#### TASK BRIEF
Reproduce the complete passage about the Johnny Miles 10k race, word for word.

#### EXTRACT TO READ

August 2010

Acceptance of the unacceptable is the greatest source of grace in this world.

Eckhart Tolle, Stillness Speaks

I haven’t run a race in a long time.  The last one was pretty hellish.  I did the Johnny Miles 10k in New Glasgow.  It was in early May which is a great time to do a race because it forces you to get into shape, and it’s the worst time to run because you’re in such lousy shape after a long cold winter.  The day of the race was damp and chilly and rainy.  I felt lousy because either I hadn’t trained as much as I thought I had or it was just a lousy running day.  

I felt good for all of 10 minutes and then it all went downhill from there.  The friend I was running with resembles a giselle in body and she galloped away from me at that 10 minute mark and I didn’t see her again grinning at the finish line until I’d plodded heavily around the course carrying 10 pounds in rainwater.

Dataset rows:
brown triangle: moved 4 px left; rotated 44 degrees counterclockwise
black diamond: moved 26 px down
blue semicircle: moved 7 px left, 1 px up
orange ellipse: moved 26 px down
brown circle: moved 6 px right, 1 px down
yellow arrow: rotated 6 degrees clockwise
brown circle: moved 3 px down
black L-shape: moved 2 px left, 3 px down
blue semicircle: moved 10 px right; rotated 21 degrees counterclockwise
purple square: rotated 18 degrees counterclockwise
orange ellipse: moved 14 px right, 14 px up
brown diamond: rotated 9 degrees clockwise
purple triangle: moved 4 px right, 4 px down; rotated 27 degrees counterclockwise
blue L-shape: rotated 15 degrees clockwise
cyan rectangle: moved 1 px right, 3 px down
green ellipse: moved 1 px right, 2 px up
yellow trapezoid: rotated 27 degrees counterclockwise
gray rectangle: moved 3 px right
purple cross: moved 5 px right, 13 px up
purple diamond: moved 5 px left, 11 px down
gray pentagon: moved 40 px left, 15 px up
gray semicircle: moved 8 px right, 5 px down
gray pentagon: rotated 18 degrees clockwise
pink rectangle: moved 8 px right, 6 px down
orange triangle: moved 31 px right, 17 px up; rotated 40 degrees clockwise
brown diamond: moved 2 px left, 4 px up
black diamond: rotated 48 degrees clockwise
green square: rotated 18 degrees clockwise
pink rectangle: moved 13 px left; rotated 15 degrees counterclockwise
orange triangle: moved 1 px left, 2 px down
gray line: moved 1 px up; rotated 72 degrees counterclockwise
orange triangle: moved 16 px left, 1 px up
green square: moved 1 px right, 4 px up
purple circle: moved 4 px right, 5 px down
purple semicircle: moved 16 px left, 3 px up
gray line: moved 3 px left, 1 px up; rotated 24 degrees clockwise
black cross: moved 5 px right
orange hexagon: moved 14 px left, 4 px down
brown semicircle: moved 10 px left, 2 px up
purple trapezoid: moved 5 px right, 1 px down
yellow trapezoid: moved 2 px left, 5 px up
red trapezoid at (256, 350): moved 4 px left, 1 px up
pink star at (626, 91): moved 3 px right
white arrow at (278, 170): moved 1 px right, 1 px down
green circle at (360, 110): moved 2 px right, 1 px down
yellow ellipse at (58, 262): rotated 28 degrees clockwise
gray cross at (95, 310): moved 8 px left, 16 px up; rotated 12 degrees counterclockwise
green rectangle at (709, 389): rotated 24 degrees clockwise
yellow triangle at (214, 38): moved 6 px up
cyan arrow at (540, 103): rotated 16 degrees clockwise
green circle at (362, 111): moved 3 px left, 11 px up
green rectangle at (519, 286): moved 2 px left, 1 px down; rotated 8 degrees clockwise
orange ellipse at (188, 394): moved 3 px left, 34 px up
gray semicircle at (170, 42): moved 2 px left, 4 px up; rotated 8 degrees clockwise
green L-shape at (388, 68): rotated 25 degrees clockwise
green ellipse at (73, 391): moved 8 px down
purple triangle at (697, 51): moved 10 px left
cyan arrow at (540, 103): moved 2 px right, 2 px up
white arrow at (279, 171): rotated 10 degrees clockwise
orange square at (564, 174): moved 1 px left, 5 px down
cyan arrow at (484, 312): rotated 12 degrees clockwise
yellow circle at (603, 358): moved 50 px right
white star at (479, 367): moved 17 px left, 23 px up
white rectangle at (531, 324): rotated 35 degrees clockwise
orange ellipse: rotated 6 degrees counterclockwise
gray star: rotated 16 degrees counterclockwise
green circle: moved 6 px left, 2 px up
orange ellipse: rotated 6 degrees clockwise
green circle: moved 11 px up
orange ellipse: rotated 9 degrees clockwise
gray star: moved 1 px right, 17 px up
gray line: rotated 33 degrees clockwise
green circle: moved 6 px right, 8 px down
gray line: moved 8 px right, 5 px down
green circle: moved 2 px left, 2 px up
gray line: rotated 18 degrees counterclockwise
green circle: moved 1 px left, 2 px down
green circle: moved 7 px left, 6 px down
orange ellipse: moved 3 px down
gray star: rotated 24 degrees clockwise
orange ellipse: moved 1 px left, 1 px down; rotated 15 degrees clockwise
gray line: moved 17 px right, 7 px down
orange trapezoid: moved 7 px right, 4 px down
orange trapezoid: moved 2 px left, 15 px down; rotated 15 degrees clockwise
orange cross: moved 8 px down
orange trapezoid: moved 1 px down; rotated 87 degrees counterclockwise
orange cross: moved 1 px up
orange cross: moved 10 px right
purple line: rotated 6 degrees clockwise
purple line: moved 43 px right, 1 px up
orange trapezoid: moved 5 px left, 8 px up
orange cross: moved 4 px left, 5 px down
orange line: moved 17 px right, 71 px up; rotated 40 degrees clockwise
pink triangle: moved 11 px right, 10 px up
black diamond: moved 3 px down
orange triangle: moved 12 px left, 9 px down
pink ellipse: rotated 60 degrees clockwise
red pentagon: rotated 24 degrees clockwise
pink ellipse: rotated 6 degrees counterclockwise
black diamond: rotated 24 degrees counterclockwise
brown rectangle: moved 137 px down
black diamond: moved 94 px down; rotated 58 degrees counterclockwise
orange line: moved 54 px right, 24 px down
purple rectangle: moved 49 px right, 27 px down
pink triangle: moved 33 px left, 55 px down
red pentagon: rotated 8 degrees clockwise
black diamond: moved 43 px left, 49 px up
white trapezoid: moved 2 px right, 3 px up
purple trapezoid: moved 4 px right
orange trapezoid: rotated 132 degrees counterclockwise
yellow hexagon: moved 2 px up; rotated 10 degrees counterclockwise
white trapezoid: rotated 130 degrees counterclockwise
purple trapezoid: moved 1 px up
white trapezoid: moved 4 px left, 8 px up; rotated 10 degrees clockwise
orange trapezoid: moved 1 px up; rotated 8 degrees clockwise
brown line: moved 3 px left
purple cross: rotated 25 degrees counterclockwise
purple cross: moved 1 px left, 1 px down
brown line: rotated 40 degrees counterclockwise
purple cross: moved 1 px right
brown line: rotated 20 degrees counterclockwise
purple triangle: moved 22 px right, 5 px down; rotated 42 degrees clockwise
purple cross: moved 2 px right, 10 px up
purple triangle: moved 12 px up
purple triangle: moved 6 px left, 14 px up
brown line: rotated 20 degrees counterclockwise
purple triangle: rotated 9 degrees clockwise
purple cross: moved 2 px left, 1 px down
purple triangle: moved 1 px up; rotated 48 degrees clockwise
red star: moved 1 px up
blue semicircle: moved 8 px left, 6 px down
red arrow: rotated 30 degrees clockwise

#### WRITTEN ANSWER
August 2010

Acceptance of the unacceptable is the greatest source of grace in this world.

Eckhart Tolle, Stillness Speaks

I haven’t run a race in a long time.  The last one was pretty hellish.  I did the Johnny Miles 10k in New Glasgow.  It was in early May which is a great time to do a race because it forces you to get into shape, and it’s the worst time to run because you’re in such lousy shape after a long cold winter.  The day of the race was damp and chilly and rainy.  I felt lousy because either I hadn’t trained as much as I thought I had or it was just a lousy running day.  

I felt good for all of 10 minutes and then it all went downhill from there.  The friend I was running with resembles a giselle in body and she galloped away from me at that 10 minute mark and I didn’t see her again grinning at the finish line until I’d plodded heavily around the course carrying 10 pounds in rainwater.